2. Tender for slightly less than half of the shares outstanding at a small premium to cash. This leaves a publicly traded stub.

3. Sell off any remaining assets and businesses, leaving just a pile of cash.

4. Wait three years, so the clock resets.

5. Initiate another transaction or set of transactions whereby Steel downstreams a valuable business into the shell, or acquires a valuable business, and increases ownership to over 90%. Note that they can put a very large business into the shell in this stage - they can trade an operating business for like 90%+ of the stock, and still increase ownership by less than 50 percentage points because they already owned something like 48% before the transaction. They can supplement common stock with preferred stock and debt so that they can get a business of virtually any size in there.

6. Do a final transaction to delist the stock and take out non-insider shareholders. They can't own 100% of the stock because that would trip 382 (unless they've already waited 3 years since the last transcation), but as long as they have some insiders who are willing to hold restricted stock, they can get rid of the public listing.

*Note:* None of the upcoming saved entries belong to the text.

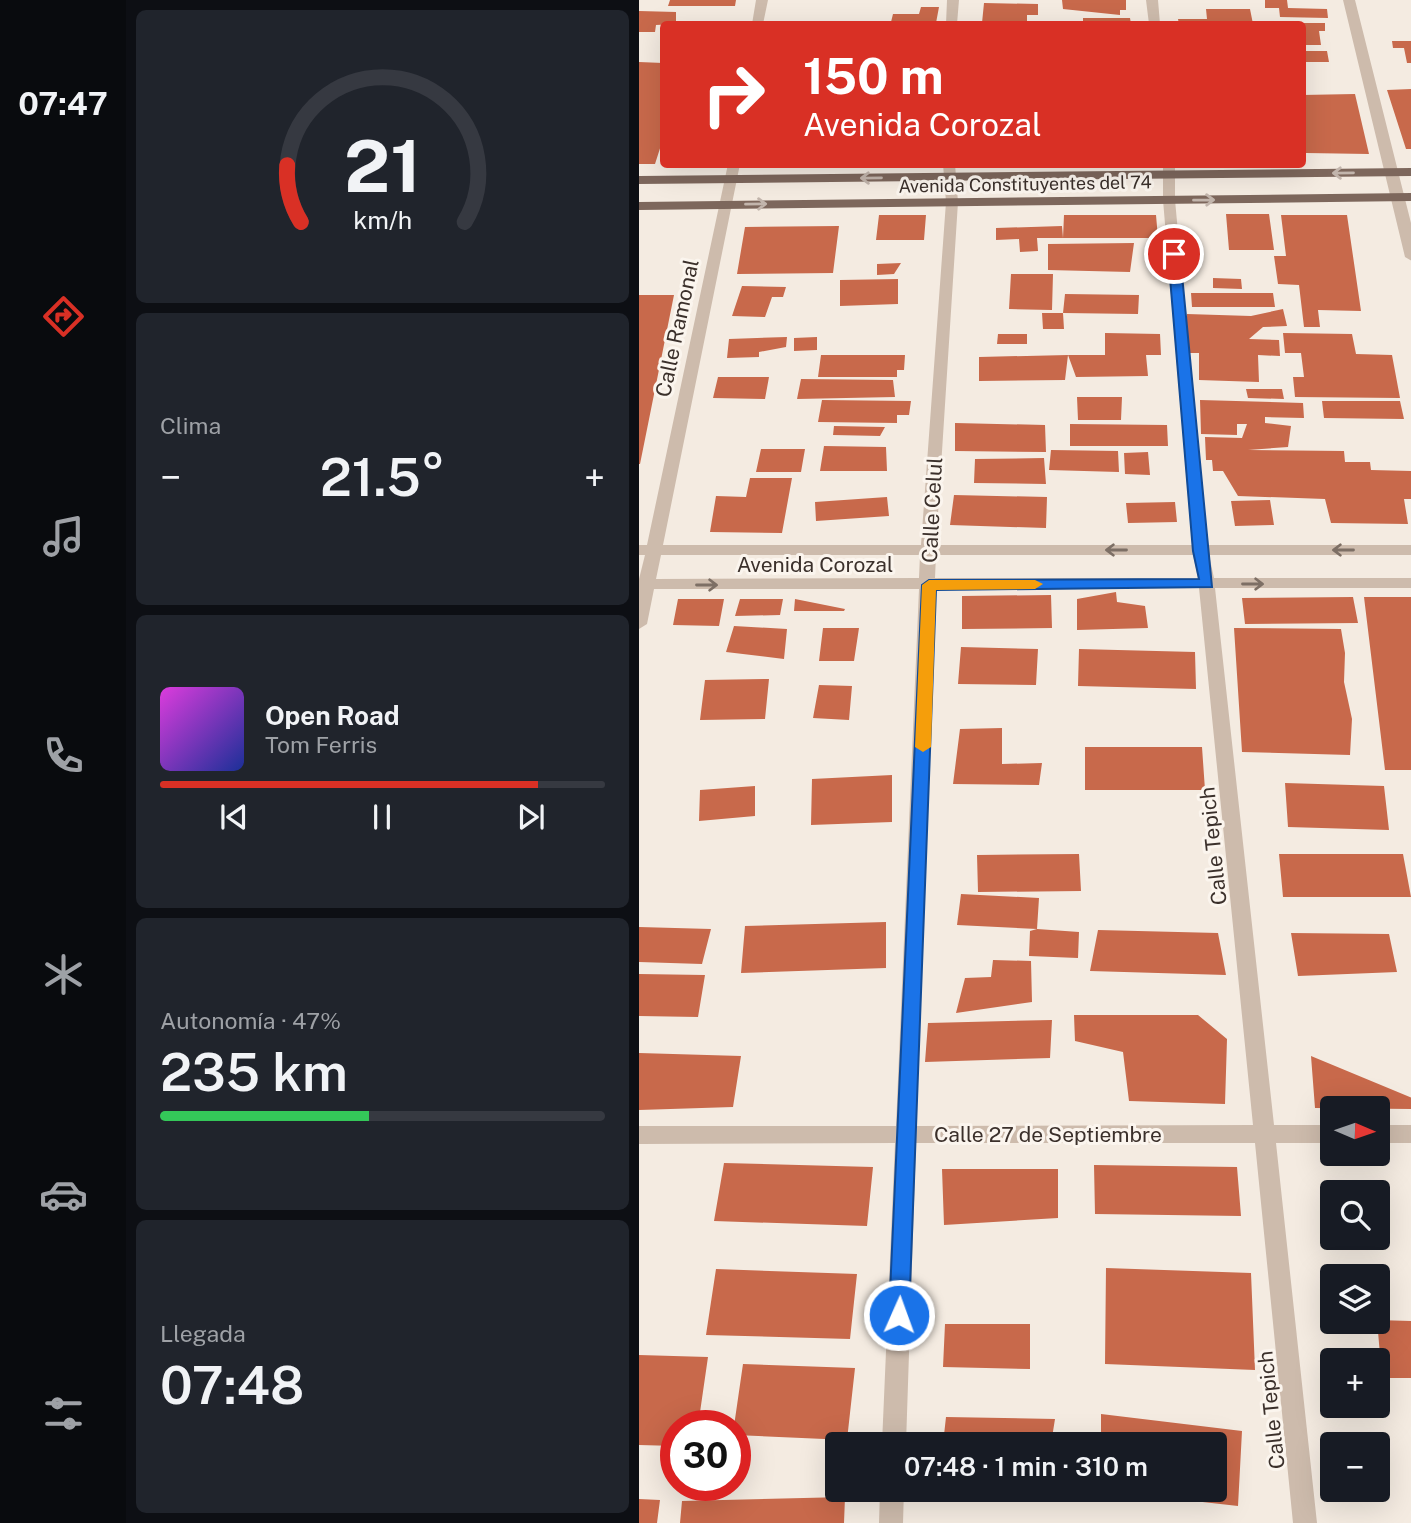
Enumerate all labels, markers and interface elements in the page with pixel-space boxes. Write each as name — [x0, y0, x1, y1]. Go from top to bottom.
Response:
text: 150 m — [803, 47, 944, 105]
icon: right — [688, 49, 779, 140]
text: 07:47 — [18, 85, 108, 122]
text: Avenida Corozal — [803, 106, 1042, 143]
text: 21 — [344, 124, 421, 209]
one-way arrow — [1332, 166, 1355, 179]
one-way arrow — [859, 171, 882, 184]
street label: Avenida Constituyentes del 74 — [898, 171, 1152, 197]
one-way arrow — [1192, 193, 1215, 206]
one-way arrow — [744, 197, 767, 211]
text: km/h — [353, 205, 412, 235]
pin — [1144, 224, 1204, 284]
icon: arrive — [1155, 235, 1193, 273]
street label: Calle Ramonal — [650, 257, 704, 399]
icon: directions — [39, 292, 88, 341]
text: Clima — [160, 412, 221, 439]
text: 21.5° — [320, 447, 445, 508]
text: − — [160, 455, 181, 500]
text: + — [584, 455, 605, 500]
street label: Calle Celul — [917, 457, 947, 563]
icon: music — [39, 512, 88, 561]
one-way arrow — [1104, 543, 1127, 557]
one-way arrow — [1332, 543, 1355, 557]
street label: Avenida Corozal — [737, 552, 893, 577]
one-way arrow — [1241, 577, 1264, 590]
one-way arrow — [695, 578, 718, 592]
text: Open Road — [265, 700, 400, 731]
icon: phone — [39, 731, 88, 780]
text: Tom Ferris — [265, 731, 377, 758]
street label: Calle Tepich — [1194, 786, 1232, 906]
icon: previous — [215, 798, 253, 836]
icon: pause — [363, 798, 401, 836]
icon: next — [512, 798, 550, 836]
icon: climate — [39, 950, 88, 999]
text: Autonomía · 47% — [160, 1007, 341, 1034]
text: 235 km — [160, 1042, 348, 1103]
north arrow — [1320, 1096, 1390, 1166]
map controls — [1320, 1096, 1390, 1502]
street label: Calle 27 de Septiembre — [934, 1122, 1162, 1147]
icon: car — [39, 1170, 88, 1219]
button: search — [1320, 1180, 1390, 1250]
button: layers — [1320, 1264, 1390, 1334]
position arrow — [862, 1278, 936, 1352]
text: Llegada — [160, 1320, 246, 1347]
button: + — [1320, 1348, 1390, 1418]
street label: Calle Tepich — [1252, 1350, 1290, 1470]
text: 07:48 — [160, 1355, 304, 1416]
icon: filters — [39, 1389, 88, 1438]
speed limit sign: 30 — [660, 1410, 751, 1501]
button: − — [1320, 1432, 1390, 1502]
text: 07:48 · 1 min · 310 m — [904, 1451, 1148, 1482]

They've played this game with CoSine (which I wrote up a couple of years ago), DGT, and a couple of other shells I can't remember the names of right now. CoSine went from $2 to being taken out for $4.40 within a year or two. The publicly traded stub is so miniscule in all of these transactions, they seem to be willing to pay a reasonable price to take out stub shareholders to avoid any hassle.

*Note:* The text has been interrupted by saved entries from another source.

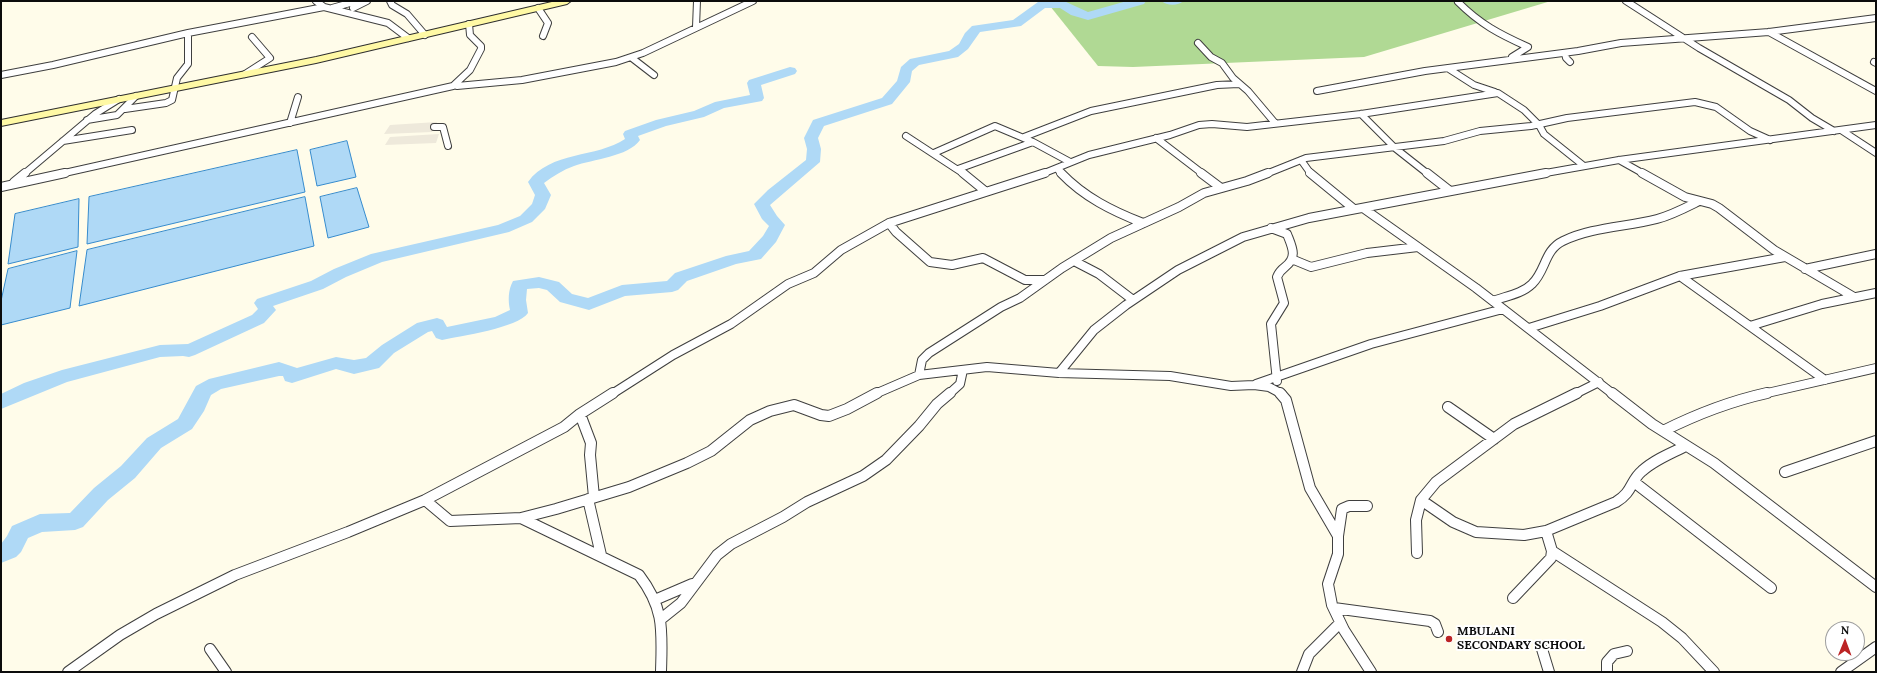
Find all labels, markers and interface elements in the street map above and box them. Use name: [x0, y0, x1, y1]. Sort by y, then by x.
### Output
north arrow: [1825, 621, 1865, 661]
text: N: [1841, 623, 1850, 637]
place label: MBULANI SECONDARY SCHOOL: [1457, 625, 1585, 653]
marker: MBULANI SECONDARY SCHOOL: [1444, 634, 1454, 644]

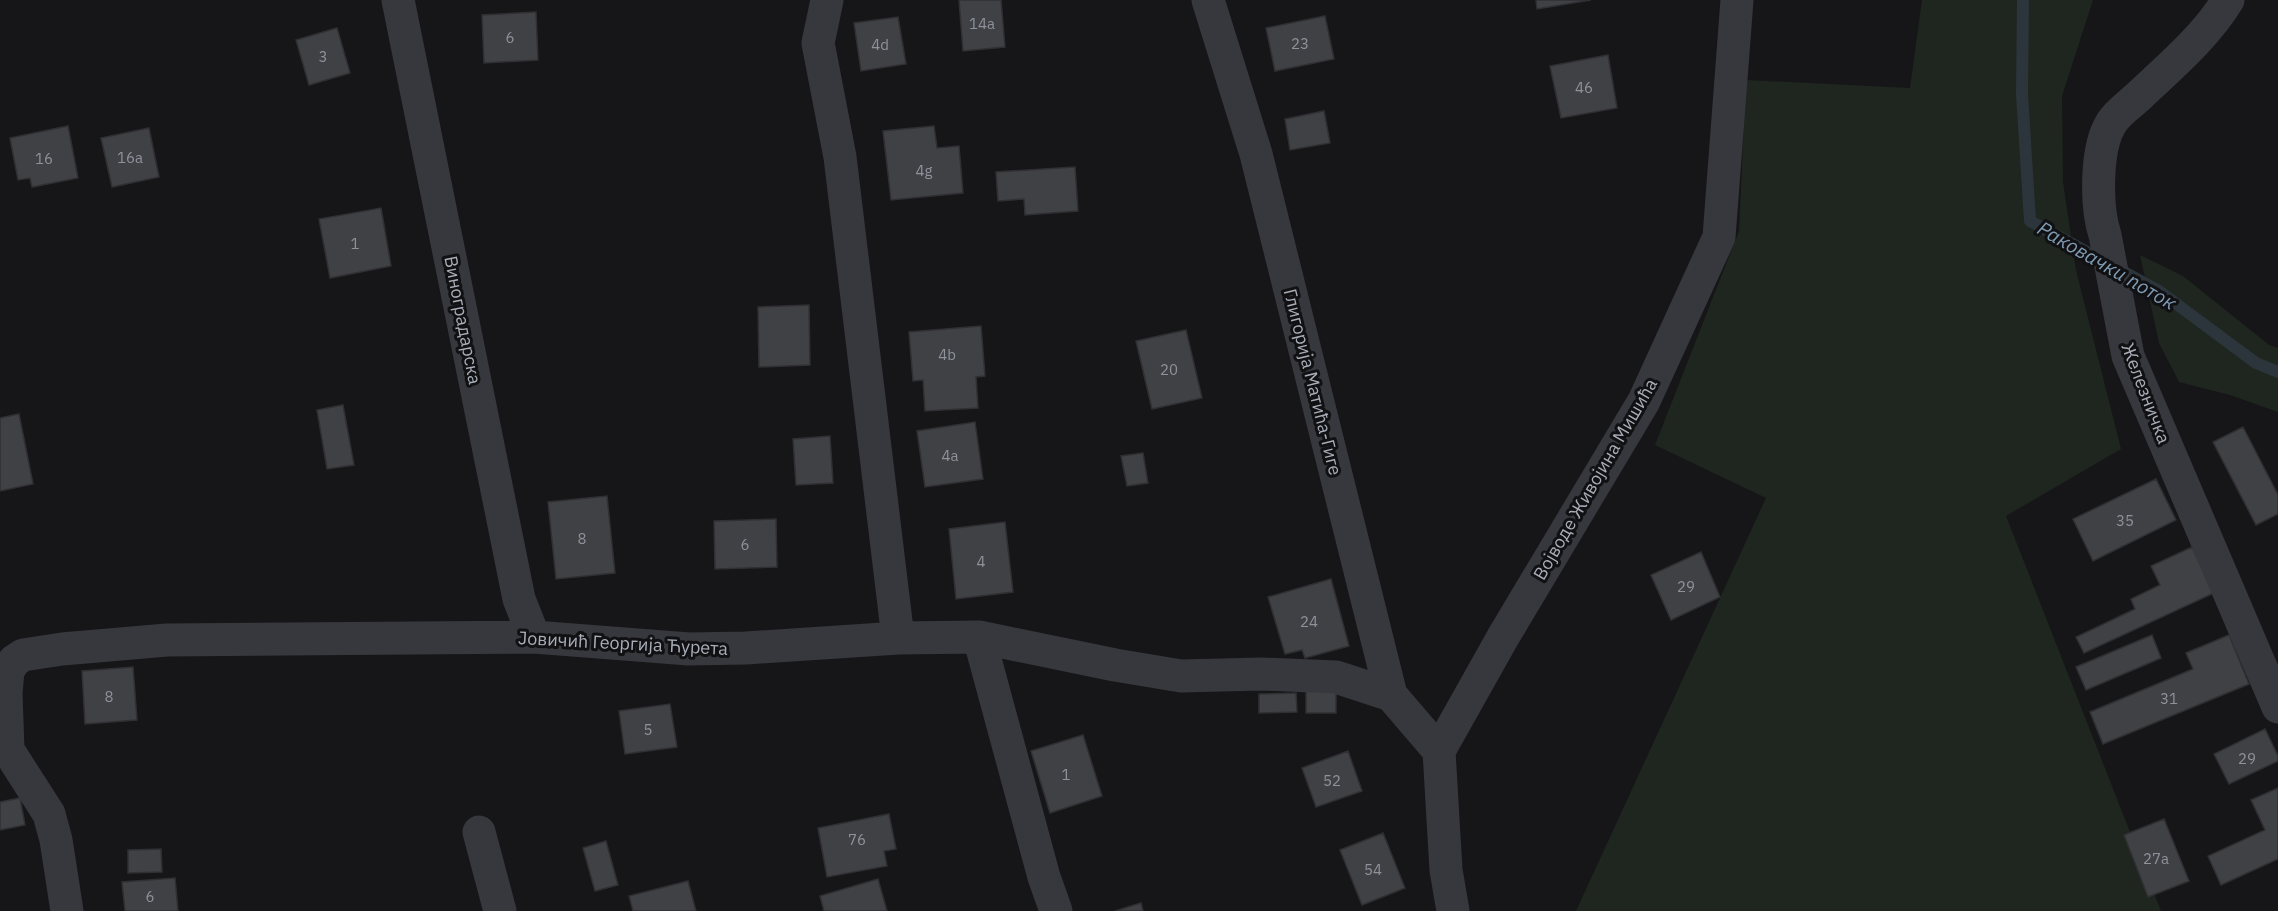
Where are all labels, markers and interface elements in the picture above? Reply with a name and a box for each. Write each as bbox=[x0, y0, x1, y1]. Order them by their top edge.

iGo has about $7.5 million in cash and liquid assets, and federal NOLs of over $180 million (so about $70 million of theoretical value, albeit less if the Trumpster gets his way with the corporate tax rate). There are 2.9 million shares outstanding.

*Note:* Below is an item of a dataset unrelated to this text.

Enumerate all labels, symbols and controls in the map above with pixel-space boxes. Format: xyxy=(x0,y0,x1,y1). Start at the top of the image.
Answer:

Steel Excel (SXCL) tendered for 1.3 million shares of iGo in August 2013, for $3.95 per share. They did a forward/reverse split for $3.35 in July 2014, to clean up some of the smaller shareholders.

The stock trades at $2.80 today, and there is about $2.50 a share of cash on the balance sheet. The big asset is the NOL, which can now be accessed since the 3 year waiting period was up by August 2016. The public stub is only 1.6 million shares, or about $4.5 million, and I expect they will have to allow allow a few million dollars of value from the NOL leak into the public stub to make sure they can tap the NOL in a timely and efficient manner. Steel has never been particularly generous with the public stubs, and they won't be here, but the potential nuisance cost from lawsuits or delays in transactions is well worth avoiding when there's so much at stake.

SPLP has about $800 million in assets and that will grow by a couple of hundred million, as they recently tendered for the public stubs in Handy and Harman (HNH) and Steel Excel, which are two of their larger subsidiaries. HNH recently ran out of NOLs and should do well over $60 million a year in pretax income and would be a good match for iGo's $180 million in tax assets. Once they own 100% of both SXCL and HNH, which they will shortly, they can set up a transaction where iGo "buys" HNH from Steel for newly issued iGo stock and preferred stock or debt. HNH will avoid taxes for the next 3 years and Steel will still own virtually all of HNH by virtue of the ownership of nearly all of iGo post transaction. They did this with CoSine and WebFinancial recently - you can see that as a case study.







I do not hold a position with the issuer such as employment, directorship, or consultancy.
I and/or others I advise do not hold a material investment in the issuer's securities.


Steel closes its acquisition of HNH and downstreams it to iGo; alternatively, Steel downstreams other assets to iGo.